À la tombée du jour je tente une promenade sur l'avenue. Les rabatteurs des felouques grimpent la rive en soulevant leur robe pour arriver plus vite, ils tiennent les pans entre leurs dents, selon la coutume des Saïdis. Ils n'ont rien gagné depuis plusieurs jours. Tous les dix pas, il y en a un qui attend l'oiseau rare. Je m'esquive avec le plus de courtoisie possible, m’éloigne le plus que je peux des débarcadères, mais sur la chaussée suivent plusieurs calèches qui guettent. «French ! French !» Ils hurlent debout sur leur siège.
J'aimerais bien disparaître un temps et m'asseoir à l'ombre, face aux montagnes de l'Ouest, la rive des morts, pour lire dans le calme, l'air est doux, il y a des oiseaux, aucun ronronnement de turbine ne trouble le silence du Nil, et le vacarme des prédicateurs ne parvient pas jusqu’ici.
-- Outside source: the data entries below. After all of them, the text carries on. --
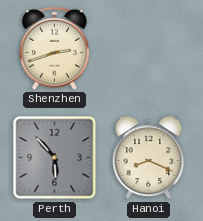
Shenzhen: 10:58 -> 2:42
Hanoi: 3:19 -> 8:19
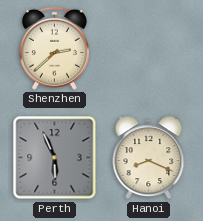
Shenzhen: 2:42 -> 2:38
Perth: 5:53 -> 5:56
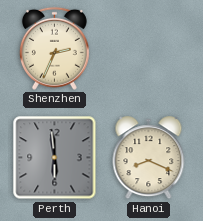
Shenzhen: 2:38 -> 2:34
Perth: 5:56 -> 5:59
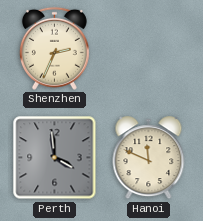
Perth: 5:59 -> 3:59
Hanoi: 8:19 -> 11:49
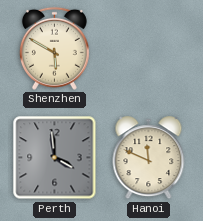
Shenzhen: 2:34 -> 5:50
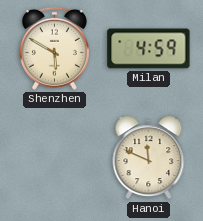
Milan: none -> 4:59
Perth: 3:59 -> none
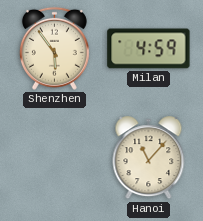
Shenzhen: 5:50 -> 5:54
Hanoi: 11:49 -> 11:07
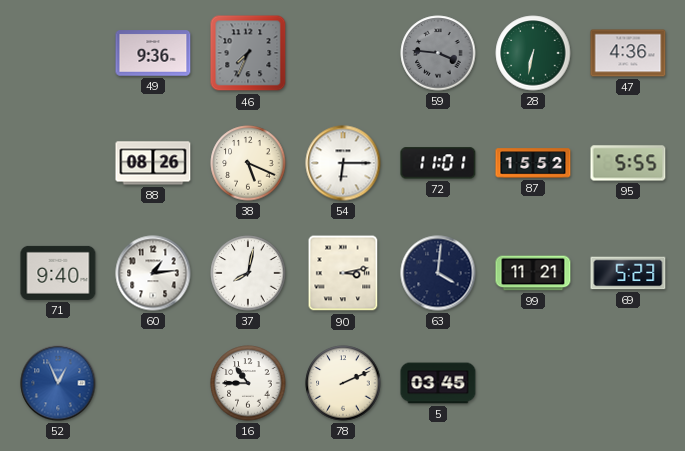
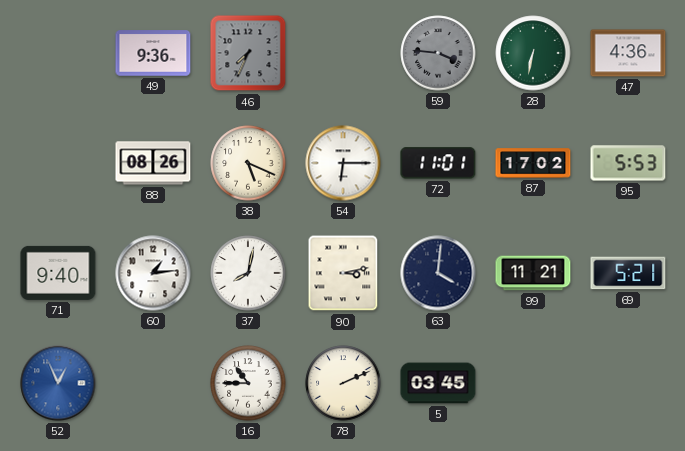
87: 15:52 -> 17:02
95: 5:55 -> 5:53
69: 5:23 -> 5:21
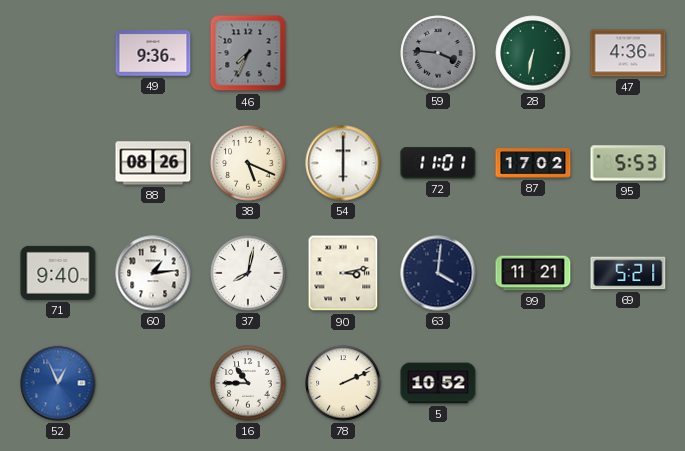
54: 6:15 -> 6:00
5: 03:45 -> 10:52
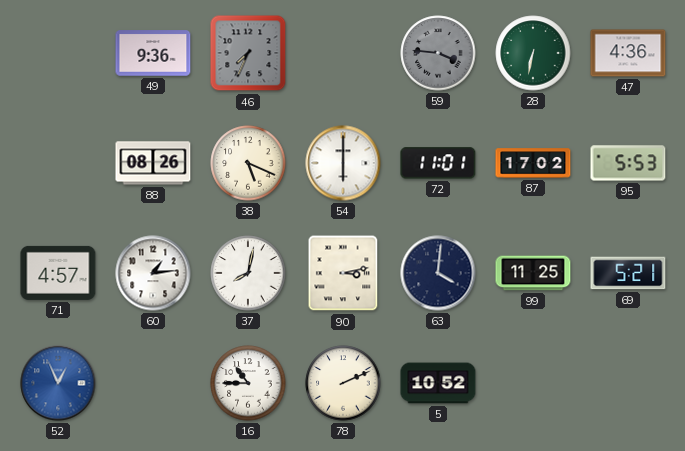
71: 9:40 -> 4:57
99: 11:21 -> 11:25
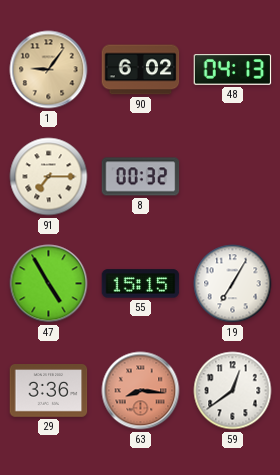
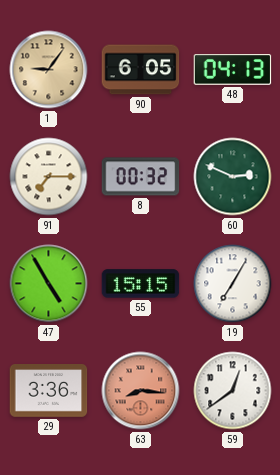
90: 6:02 -> 6:05
60: none -> 2:49
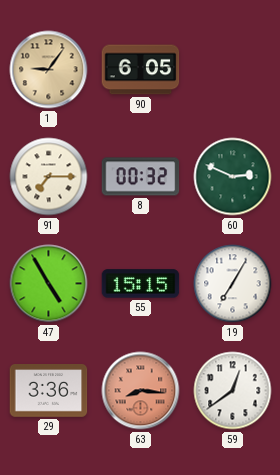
48: 04:13 -> none
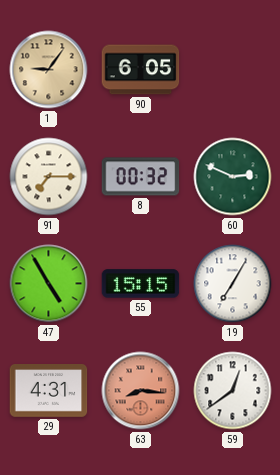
29: 3:36 -> 4:31
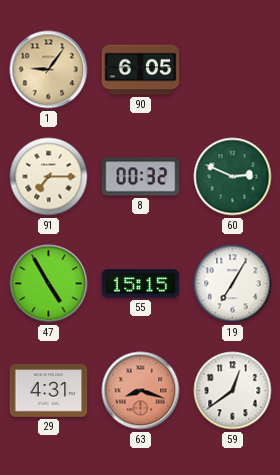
63: 8:16 -> 8:18
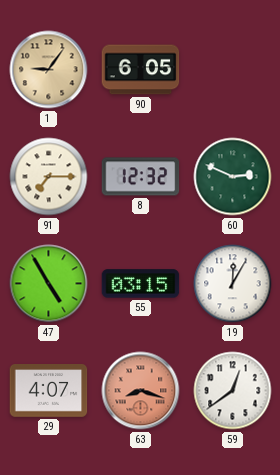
8: 00:32 -> 12:32
55: 15:15 -> 03:15
19: 7:05 -> 12:05
29: 4:31 -> 4:07
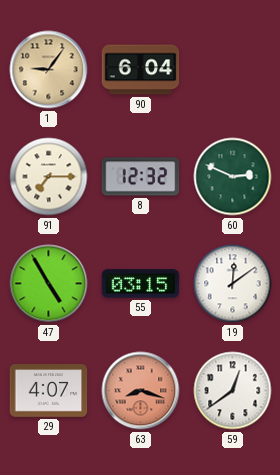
90: 6:05 -> 6:04
19: 12:05 -> 12:09
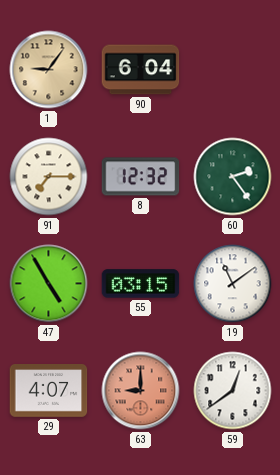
60: 2:49 -> 2:24
19: 12:09 -> 11:09
63: 8:18 -> 9:00
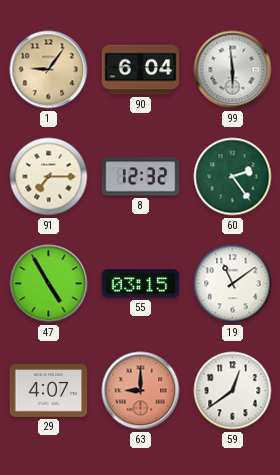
99: none -> 5:59
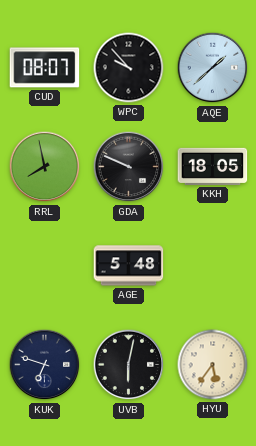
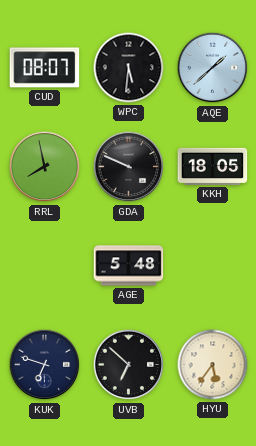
WPC: 9:53 -> 5:31
UVB: 6:02 -> 6:52
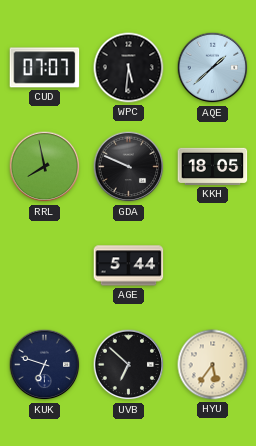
CUD: 08:07 -> 07:07
AGE: 5:48 -> 5:44
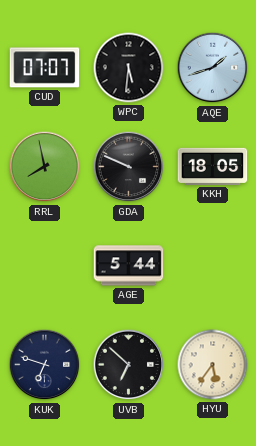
AQE: 1:38 -> 1:42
Mais j’entends piaffer derrière les arbres, ils ont là cinq ou six chevaux qui n'ont peut-être pas mangé. Un monsieur très comme il faut m'explique dans un français correct, rencontre rarissime depuis l’Affaire de Suez, qu'il conviendrait que je loue une felouque, maintenant que j'ai pris une calèche, pour apporter quelques bénéfices à un marinier sans travail depuis des semaines. J'entends bien...
Voilà ce qui arrive lorsqu'on profite d'un luxe qui ne vous était pas destiné, on a un rang à tenir. J'aurais dû choisir un hôtel moins affiché. Toutefois, on ne voit pas de mendiants, les pauvresses ne tendent pas la main, les enfants dans la rue crient « Hello ! » mais ne demandent rien (du moins dans le centre-ville), on se dispute le client, pas l'aumône, cela change du Trocadéro. La solitude des sentinelles
Je me suis fait un copain, le petit soldat qui joue à la sentinelle et monte la garde dans le minuscule mirador que l’on voit planté à l’entrée de la place. De semblables postes de guet se devinent tout au long de l’avenue. Perchée sur une colonne, sorte d’obélisque en béton, la guérite est une étroite alvéole percée de lucarnes, plantée à quatre mètres de hauteur. Le soldat est là-haut isolé comme un stylite : ci-contre, à droite, une des étranges échauguettes en béton sur pédoncule.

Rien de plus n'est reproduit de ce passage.